Provided entries
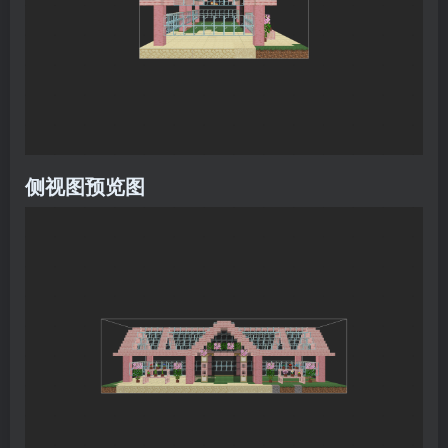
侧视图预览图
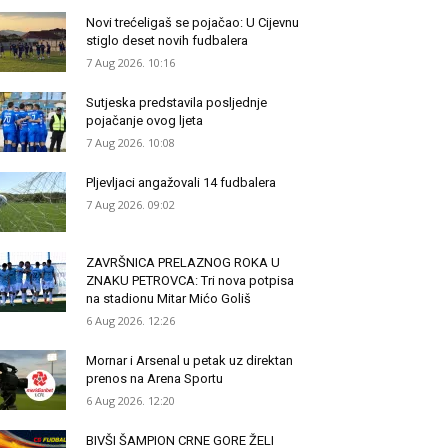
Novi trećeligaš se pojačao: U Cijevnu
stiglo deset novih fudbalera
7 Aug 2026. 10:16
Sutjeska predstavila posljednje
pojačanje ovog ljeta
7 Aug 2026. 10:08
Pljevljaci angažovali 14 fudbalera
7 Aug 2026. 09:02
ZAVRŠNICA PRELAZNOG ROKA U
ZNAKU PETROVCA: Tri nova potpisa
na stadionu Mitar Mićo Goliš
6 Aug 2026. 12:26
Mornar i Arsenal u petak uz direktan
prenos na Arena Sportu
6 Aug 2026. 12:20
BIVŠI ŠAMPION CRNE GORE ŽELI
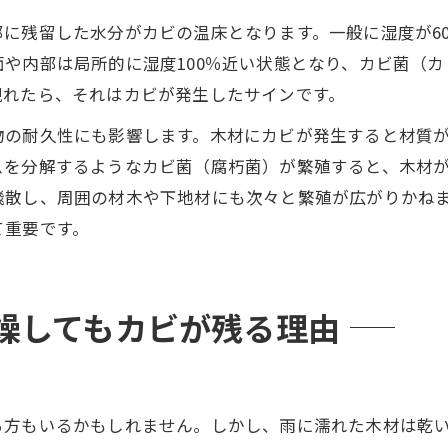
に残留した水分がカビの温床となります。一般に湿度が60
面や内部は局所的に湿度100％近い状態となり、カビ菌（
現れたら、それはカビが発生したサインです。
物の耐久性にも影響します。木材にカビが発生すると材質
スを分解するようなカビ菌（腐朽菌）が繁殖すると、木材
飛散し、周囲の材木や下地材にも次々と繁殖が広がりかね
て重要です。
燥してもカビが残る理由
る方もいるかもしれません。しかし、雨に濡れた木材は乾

==

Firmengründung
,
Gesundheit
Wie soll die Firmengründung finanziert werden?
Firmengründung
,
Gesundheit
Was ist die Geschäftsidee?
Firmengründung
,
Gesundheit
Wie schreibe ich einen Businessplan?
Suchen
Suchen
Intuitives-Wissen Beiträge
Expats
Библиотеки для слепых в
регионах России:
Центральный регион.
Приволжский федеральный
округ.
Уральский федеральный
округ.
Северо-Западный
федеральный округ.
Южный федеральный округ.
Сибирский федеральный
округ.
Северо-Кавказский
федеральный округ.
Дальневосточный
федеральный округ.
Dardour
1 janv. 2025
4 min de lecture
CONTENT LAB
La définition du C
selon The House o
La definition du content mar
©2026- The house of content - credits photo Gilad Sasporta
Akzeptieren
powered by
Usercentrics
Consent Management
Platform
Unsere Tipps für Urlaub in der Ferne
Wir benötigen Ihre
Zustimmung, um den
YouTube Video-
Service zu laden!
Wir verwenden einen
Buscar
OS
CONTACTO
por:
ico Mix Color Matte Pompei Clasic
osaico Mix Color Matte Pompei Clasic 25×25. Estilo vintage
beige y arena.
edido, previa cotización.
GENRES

* * *

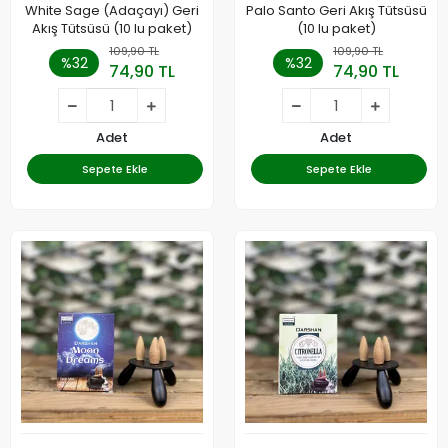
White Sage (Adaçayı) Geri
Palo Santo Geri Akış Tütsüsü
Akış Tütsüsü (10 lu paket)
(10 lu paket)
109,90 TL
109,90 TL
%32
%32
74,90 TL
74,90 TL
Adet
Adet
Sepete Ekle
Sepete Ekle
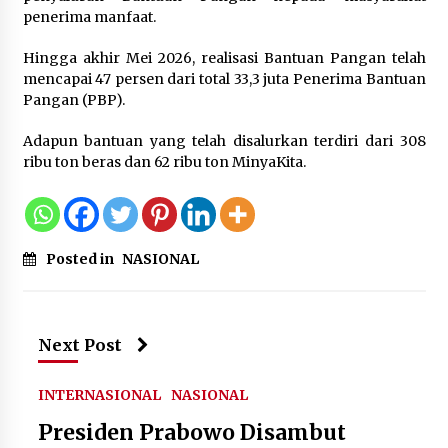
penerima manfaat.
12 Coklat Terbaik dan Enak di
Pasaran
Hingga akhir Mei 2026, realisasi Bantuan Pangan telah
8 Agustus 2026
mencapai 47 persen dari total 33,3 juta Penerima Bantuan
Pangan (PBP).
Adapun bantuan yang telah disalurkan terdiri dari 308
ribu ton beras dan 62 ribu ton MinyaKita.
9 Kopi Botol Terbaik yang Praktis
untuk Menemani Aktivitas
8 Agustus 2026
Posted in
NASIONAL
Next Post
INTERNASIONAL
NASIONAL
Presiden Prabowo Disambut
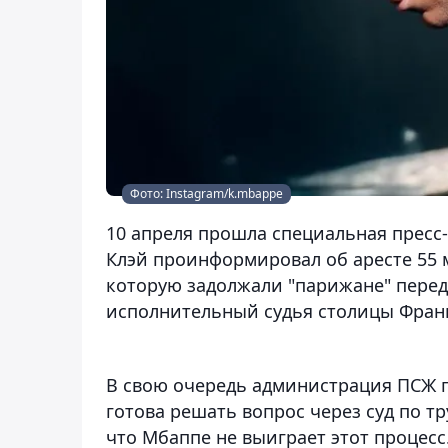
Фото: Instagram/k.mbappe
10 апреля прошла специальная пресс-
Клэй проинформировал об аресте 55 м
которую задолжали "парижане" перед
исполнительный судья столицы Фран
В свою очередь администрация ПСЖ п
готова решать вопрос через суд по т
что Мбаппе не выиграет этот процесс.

Request
Work out the count of lines in the data above containing the string "Pompei". Give it alone.

Solution for this problem
2